■ INSTRUCTION
Which of the lines below include "APERTURE"? Each one should be copied out.
Segment Start: DATA RECORDS
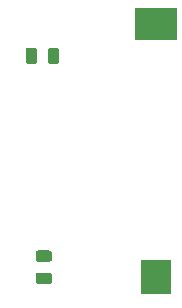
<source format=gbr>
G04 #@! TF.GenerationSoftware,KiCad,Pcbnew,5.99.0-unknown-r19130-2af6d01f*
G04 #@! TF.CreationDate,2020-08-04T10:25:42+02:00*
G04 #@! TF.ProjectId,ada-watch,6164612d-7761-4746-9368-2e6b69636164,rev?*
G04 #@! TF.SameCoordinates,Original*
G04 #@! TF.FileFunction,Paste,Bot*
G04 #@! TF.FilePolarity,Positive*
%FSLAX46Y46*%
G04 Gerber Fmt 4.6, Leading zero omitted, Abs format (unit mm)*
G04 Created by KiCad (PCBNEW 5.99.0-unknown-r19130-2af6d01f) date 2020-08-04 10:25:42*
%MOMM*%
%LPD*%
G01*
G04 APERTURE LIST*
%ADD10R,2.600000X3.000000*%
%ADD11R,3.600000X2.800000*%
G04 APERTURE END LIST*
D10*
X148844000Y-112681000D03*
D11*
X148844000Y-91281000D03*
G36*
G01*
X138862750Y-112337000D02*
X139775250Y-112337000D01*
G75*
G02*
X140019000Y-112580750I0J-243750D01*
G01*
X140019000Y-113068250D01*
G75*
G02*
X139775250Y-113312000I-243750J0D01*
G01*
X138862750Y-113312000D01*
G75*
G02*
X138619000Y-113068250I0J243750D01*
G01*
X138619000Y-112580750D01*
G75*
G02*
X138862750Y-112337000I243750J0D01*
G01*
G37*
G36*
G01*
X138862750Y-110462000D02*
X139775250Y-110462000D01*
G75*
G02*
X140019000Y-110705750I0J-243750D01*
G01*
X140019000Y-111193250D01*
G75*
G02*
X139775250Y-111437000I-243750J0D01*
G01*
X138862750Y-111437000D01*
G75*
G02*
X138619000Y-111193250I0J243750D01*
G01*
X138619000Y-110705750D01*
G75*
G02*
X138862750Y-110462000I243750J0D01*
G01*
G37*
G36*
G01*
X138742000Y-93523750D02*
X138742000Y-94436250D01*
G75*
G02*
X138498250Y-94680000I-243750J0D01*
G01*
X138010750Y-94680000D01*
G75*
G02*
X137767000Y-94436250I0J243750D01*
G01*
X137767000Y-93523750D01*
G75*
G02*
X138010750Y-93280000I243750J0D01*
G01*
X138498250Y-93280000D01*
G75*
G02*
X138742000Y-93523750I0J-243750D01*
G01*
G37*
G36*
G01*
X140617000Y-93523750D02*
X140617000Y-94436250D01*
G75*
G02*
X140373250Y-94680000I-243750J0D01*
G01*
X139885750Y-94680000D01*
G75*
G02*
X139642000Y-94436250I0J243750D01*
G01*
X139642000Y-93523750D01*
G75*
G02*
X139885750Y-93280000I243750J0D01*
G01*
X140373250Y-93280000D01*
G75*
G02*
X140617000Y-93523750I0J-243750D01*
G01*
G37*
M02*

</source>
Segment End: DATA RECORDS
■ OUTPUT OF THE TASK
G04 APERTURE LIST*
G04 APERTURE END LIST*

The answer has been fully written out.